(Beginning of RECORDS PROVIDED)

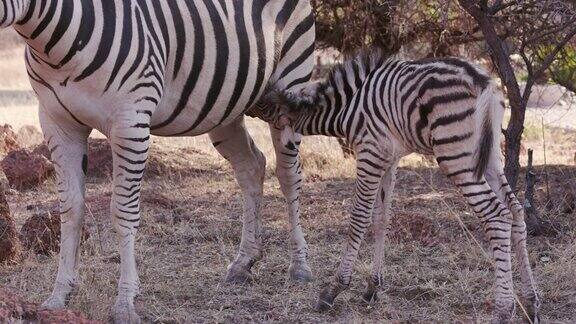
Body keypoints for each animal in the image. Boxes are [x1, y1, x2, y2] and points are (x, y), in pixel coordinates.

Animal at [0, 0, 316, 322]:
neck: (53, 49)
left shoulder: (130, 123)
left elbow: (123, 211)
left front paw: (125, 301)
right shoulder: (57, 123)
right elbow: (70, 209)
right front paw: (59, 295)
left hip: (292, 85)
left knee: (288, 175)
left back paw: (300, 265)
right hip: (225, 106)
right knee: (251, 166)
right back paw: (244, 261)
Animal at [258, 50, 544, 322]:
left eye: (266, 101)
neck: (347, 107)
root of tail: (485, 82)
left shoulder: (370, 153)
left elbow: (359, 218)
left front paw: (335, 289)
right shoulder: (389, 159)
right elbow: (381, 218)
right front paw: (373, 287)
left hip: (457, 155)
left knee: (497, 215)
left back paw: (503, 310)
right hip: (489, 155)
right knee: (516, 211)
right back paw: (530, 303)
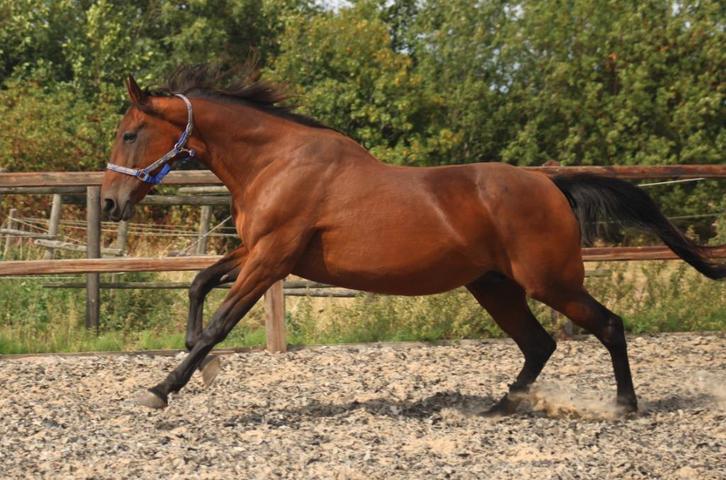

(End of RECORDS PROVIDED)

Be exact. Write out all the entries and omit the pictures.

● **SOLVED PROBLEM**
Body keypoints for each animal in the image. Boxes are [x1, y1, x2, y2] and points are (x, y), in pixel coordinates.

Animal at [0, 0, 316, 322]:
neck: (53, 49)
left shoulder: (130, 123)
left elbow: (123, 211)
left front paw: (125, 301)
right shoulder: (57, 123)
right elbow: (70, 209)
right front paw: (59, 295)
left hip: (292, 85)
left knee: (288, 175)
left back paw: (300, 265)
right hip: (225, 106)
right knee: (251, 166)
right back paw: (244, 261)
Animal at [258, 50, 544, 322]:
left eye: (266, 101)
neck: (347, 107)
root of tail: (485, 82)
left shoulder: (370, 153)
left elbow: (359, 218)
left front paw: (335, 289)
right shoulder: (389, 159)
right elbow: (381, 218)
right front paw: (373, 287)
left hip: (457, 155)
left knee: (497, 215)
left back paw: (503, 310)
right hip: (489, 155)
right knee: (516, 211)
right back paw: (530, 303)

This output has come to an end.